It is always a danger for any band, particularly a hardcore punk band like Gallows who are founded on the principals of unity and fighting together for a common cause. Yes, that danger is when the singer becomes too big for the band and their very presence stars to overshadow almost everything else. That situation was gradually enveloping around Watford punk band Gallows as their vocalist Frank Carter become ever more the centre of attention. A schism was developing between Carter and the rest of the band which came to a head in July last year with Carter announcing that he was leaving the band to form his own group Pure Love.
The statement issued at the time strongly insinuated that that old and very clichéd chestnut of ‘musical differences’ was a prime factor in the split. What is certain though is that both parties seem to have emerged stronger. Gallows first post Carter album featuring his replacement, former Alexisonfire singer Canadian Wade McNeil, is a resounding success. The eponymous title is telling. This record is the mission statement of Gallows mark 2.
Gallows is the sound of the band distilled to its purest and most intense form. Over the course of a brutally efficient 32 minutes, the band channels all their aggression into a collection of urgent and vital rock songs. Wade McNeil is a seamlessly fit, his uncompromising holler is a stark contrast to Carter’s snarl and he adds a sense of careering chaos to the sharp and direct punk of Everybody Loves You (When You’re Dead) and Outsider Art.
The album opens with a startling piece of doomy rock. Victim Culture is full of portent and malevolence. It is a hugely exciting opening statement. The racketing tension of the opening moments giving way to a white-hot eruption with McNeil howling lyrics like, “There’s no escape from the vicious circle we embrace.”

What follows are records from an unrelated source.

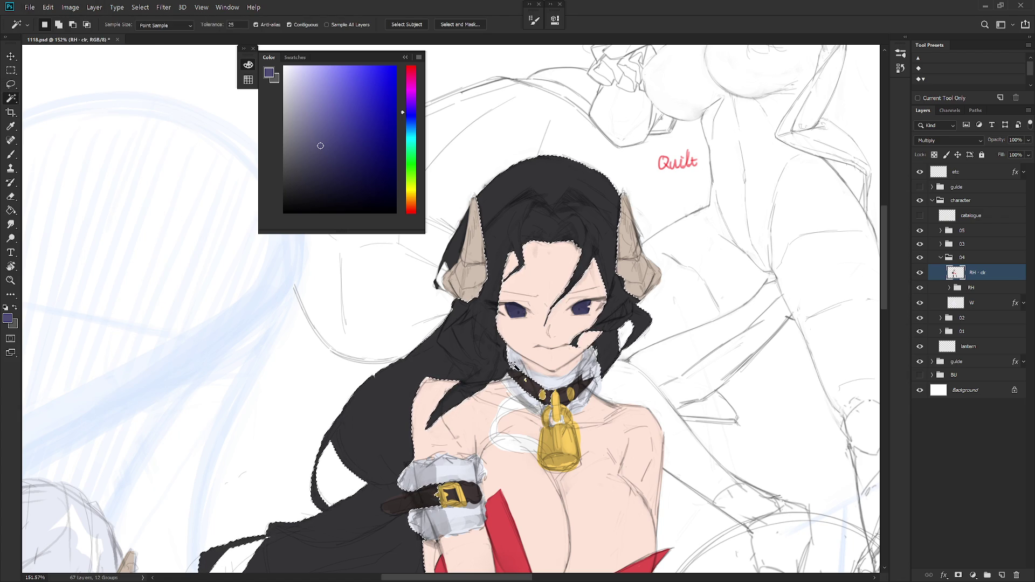
pyautogui.press('l')
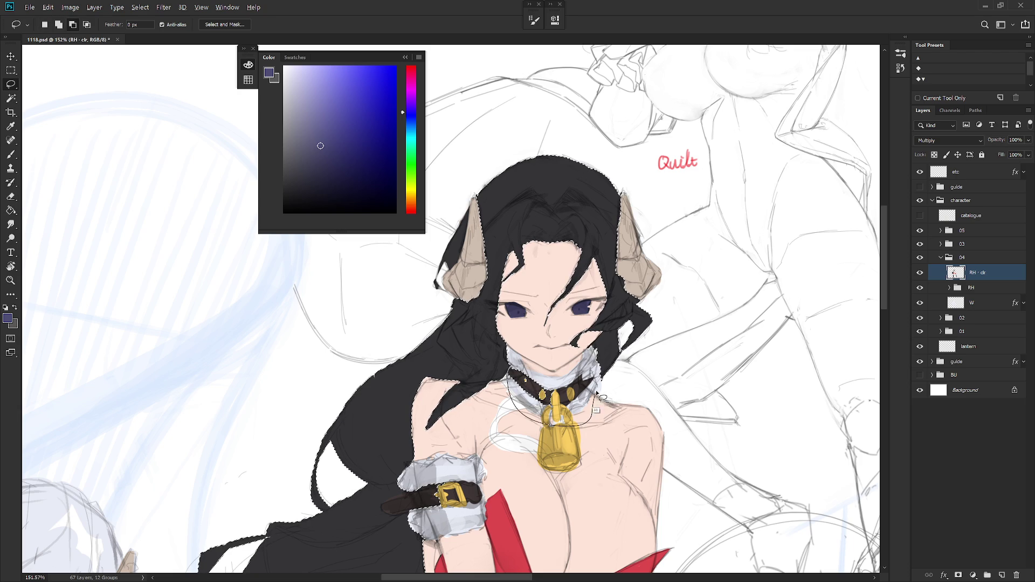
pyautogui.moveTo(600, 388); pyautogui.dragTo(599, 387)
pyautogui.scroll(-3, 539, 323)
pyautogui.scroll(5, 529, 307)
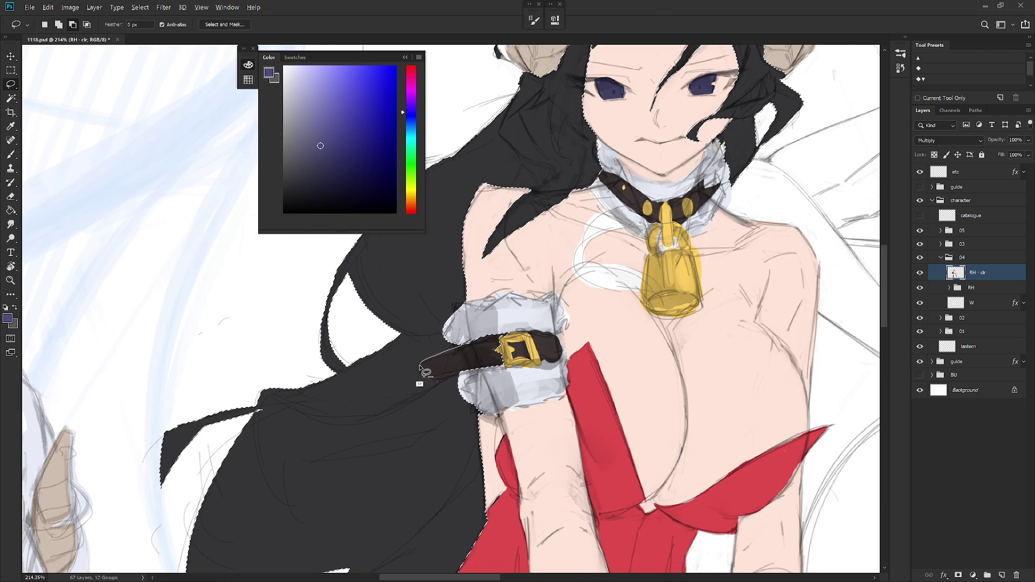
pyautogui.scroll(-5, 556, 367)
pyautogui.moveTo(556, 367); pyautogui.dragTo(512, 517)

As well as a slight change back to a very straight ahead punk sound Gallows have also adapted their lyrical approach. The bands previous album Grey Britain was something of a dour political diatribe. A state of the nation address for a Britain on its last legs. The new Gallows have largely eschewed such political comment in favour of a more personal approach. The politics of the self is more prevalent on the likes of Odessa, which deals in an oblique statement: “End me in the black sea, scatter my ashes in the East”. Most importantly, there is a pleasing absence of the sort of sloganeering that became tiresome on their previous two albums.

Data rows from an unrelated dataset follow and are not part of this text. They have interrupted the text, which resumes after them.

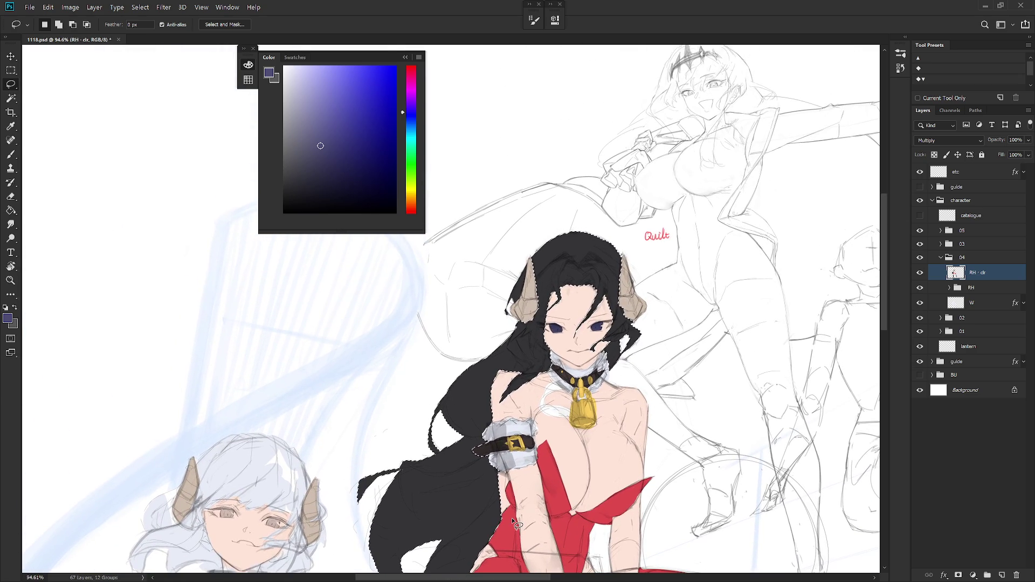
# Fill the selected hair with dark navy, then shift the colour hue toward blue
pyautogui.press('alt+BackSpace')
pyautogui.press('ctrl+z')
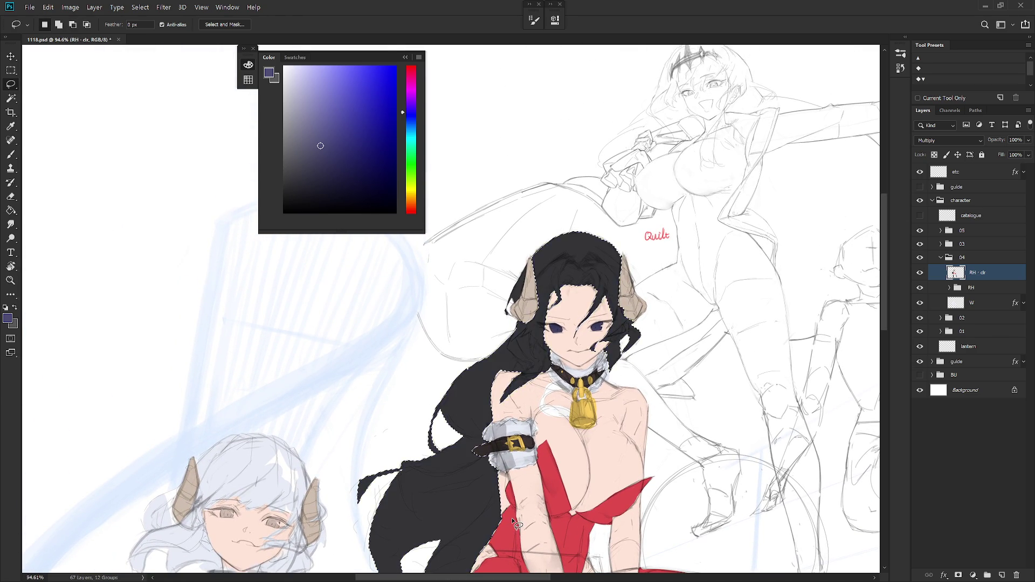
pyautogui.scroll(3, 519, 275)
pyautogui.press('w')
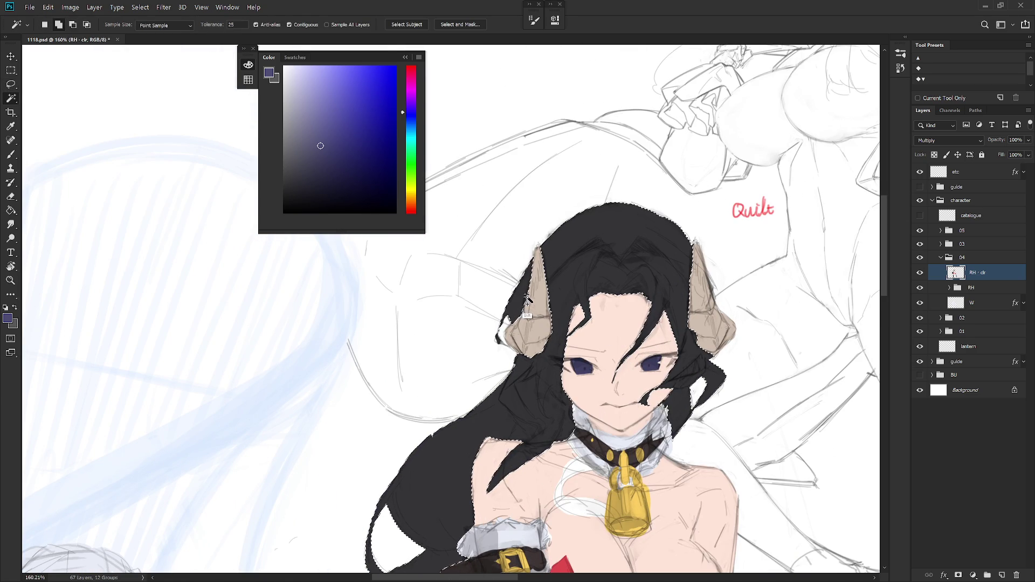
pyautogui.press('b')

There is one track that does have an overtly political theme but it is a track with a global outlook more far reaching than their previous insular British approach. Last June is a visceral beast of a song dealing directly and succinctly with the violent treatment of G20 protestors at a demonstration in Toronto in 2010. “Like the pride before the fall, they can’t arrest us all.”
It is testament to the quality of Gallows that you never once feel as if something is missing. It appears that Carter’s absence has spurred the rest of the band on to up their game and mention must be given to the excellent song writing skills of guitarist Laurent Barnard. Gallows may have been floundering during the last days of Frank Carter’s time with the band but this very impressive comeback is the sound of a band reinvigorated.